Algorithmic stablecoins have no connection to real assets and provide a link to the dollar through the mechanism of issuing and redeeming their own tokens. For example, Cardano has an algorithmic stablecoin of this type, Djed.

Development prospects for stablecoins

After the failure of Terra, the cryptocurrency market lost confidence in algorithmic stablecoins. But a successful project here can be called MakerDAO’s DAI.

Centralized projects such as Tether and USDC are the main players in the stablecoin segment. But some strong states, including the US and the EU, are planning to introduce extensive regulation of stable token issuers, which may hinder their use.

Stablecoins are often criticized by regulatory bodies. At the end of 2021, for example, the US Treasury Department issued a report on the risks of stablecoins, noting the opacity of their reserves and assessing them as a threat to investors. The Fed believes that stablecoins pose a risk due to possible problems with their conversion into fiat currency.

Advantages of stablecoins

Digital stablecoins have many advantages. We’ll describe the main ones here:

  1. Stability. Stablecoins perform the same function as the popular fiat currency. For example, if there is increased volatility in the market, a traditional investor can transfer part of the assets in the portfolio to cash or treasury bills, while at the same time, a cryptocurrency investor can switch to stablecoins.
  2. A fast means of trading. If you have stablecoins, then with strong market volatility, you can easily make a trade. They are easy to buy or transfer due to fast transaction processing and low commissions. Whereas you can’t handle a fiat currency as quickly. What it costs to take the currency out of the bank.
  3. Increased liquidity. Stablecoins increase liquidity and volumes in the cryptocurrency market. Their stability increases credibility in the crypto market, as more and more people are ready to work with them. The increase in the number of market participants increases market capitalization and trading volume, which leads to greater liquidity. This ensures higher asset prices and a narrower spread between supply and demand.
  4. Pay anywhere. Stablecoins can be transferred anywhere in the world, including sending them to places where it is difficult to buy US dollars or where the local currency is unstable.

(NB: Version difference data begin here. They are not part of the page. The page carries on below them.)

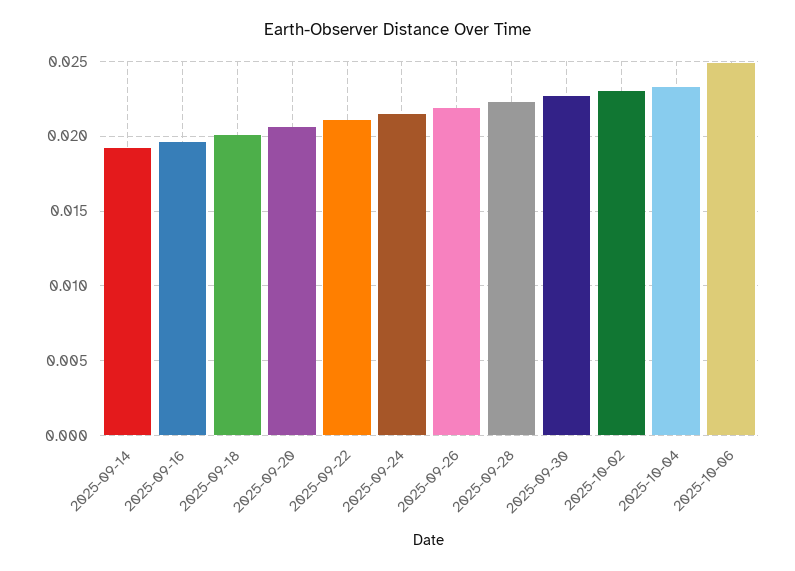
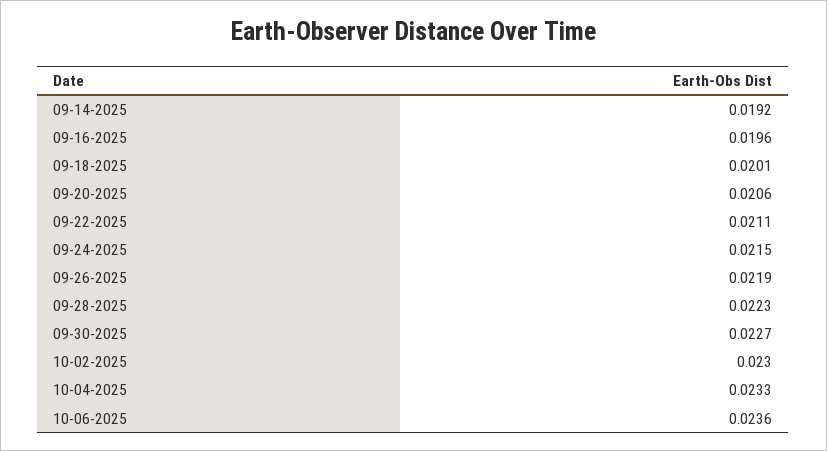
  {
    "2025-09-14": 0.0192,
    "2025-09-16": 0.0196,
    "2025-09-18": 0.0201,
    "2025-09-20": 0.0206,
    "2025-09-22": 0.0211,
    "2025-09-24": 0.0215,
    "2025-09-26": 0.0219,
    "2025-09-28": 0.0223,
    "2025-09-30": 0.0227,
    "2025-10-02": 0.023,
    "2025-10-04": 0.0233,
-   "2025-10-06": 0.025
+   "2025-10-06": 0.0236
  }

Disadvantages of stablecoins

Stablecoins have one disadvantage – the risk of centralization. Some coins have a centralized management and reserve structure, which creates certain risks for users. If problems start on the part of the stablecoin issuer, the weakening of reputation can cause damage to investors.

Conclusion

Stablecoins, in the world of cryptocurrencies, are a very efficient currency: devoid of the risks associated with high volatility, with the possibility of “sitting it out” in difficult times. And you can also earn interest on fluctuations or bets. The digital currency market is constantly developing and, not to please the regulators, continues to grow. The outlook for stablecoins is therefore very favorable.